**所给文段:**
===
Dashboard - The 15th Chinese Northeast Collegiate Programming Contest - Codeforces
I
模拟
#include <bits/stdc++.h>
using i64 = long long;
using namespace std;
#define int long long
int mp[8] = {0, 7, 27, 41, 49, 63, 78, 108};
void solve()
{
int n; cin >> n;
vector<int>a(n + 1);
int s = 0;
for(int i = 1; i <= n; i ++)
{
cin >> a[i];
s += mp[a[i]];
}
if(s >= 120) s -= 50;
else if(s >= 89) s -= 30;
else if(s >= 69) s -= 15;
cout << s << '\n';
}
signed main()
{
std::ios::sync_with_stdio(false);
std::cin.tie(nullptr);
int t = 1; std::cin >> t;
while (t--)
{
solve();
}
}E. Easy Math Problem
赛时太Push也不好,还是得好好看题目
样例即答案
#include <bits/stdc++.h>
#define rep(i, n) for (int i = 1; i <= (n); ++i)
#define int long long
using namespace std;
typedef long long ll;
const int N = 1e5 + 10;
void solve()
{
int x; cin >> x;
cout << 24 * x << " " << 4 << '\n';
cout << 2 * x << " " << 4 * x << " " << 6 * x << " " << 12 * x << '\n';
}
signed main()
{
ios::sync_with_stdio(0);
cin.tie(0); cout.tie(0);
int t = 1; cin >> t;
while(t --) solve();
}
M
看了好久没太懂题目意思,这是考的观察表格能力?。。。
===
**待办事项:**
• a. 请根据所给文段回答下列问题:
(i) I题代码中,当s大于或等于120时,s减去多少?
(ii) 作者在E题处对样例作何评价?
(iii) 作者在M题处称看了好久仍未太懂什么?
• b. 请照录所给文段中以“Dashboard - The”开始、以“i = 1; i <= n; i ++)”结束的部分。

**所给材料:**
===
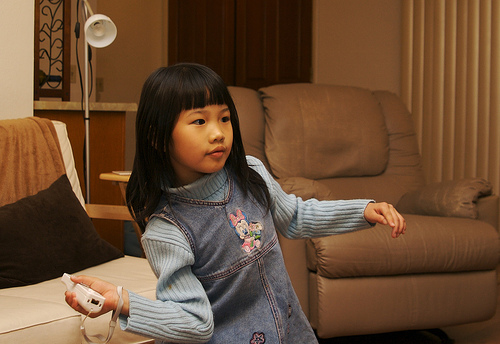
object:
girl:
[64, 63, 405, 344]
===
**逐项解答:**
• a.
(i) 50
(ii) 样例即答案
(iii) 题目意思

• b.
Dashboard - The 15th Chinese Northeast Collegiate Programming Contest - Codeforces
I
模拟
#include <bits/stdc++.h>
using i64 = long long;
using namespace std;
#define int long long
int mp[8] = {0, 7, 27, 41, 49, 63, 78, 108};
void solve()
{
int n; cin >> n;
vector<int>a(n + 1);
int s = 0;
for(int i = 1; i <= n; i ++)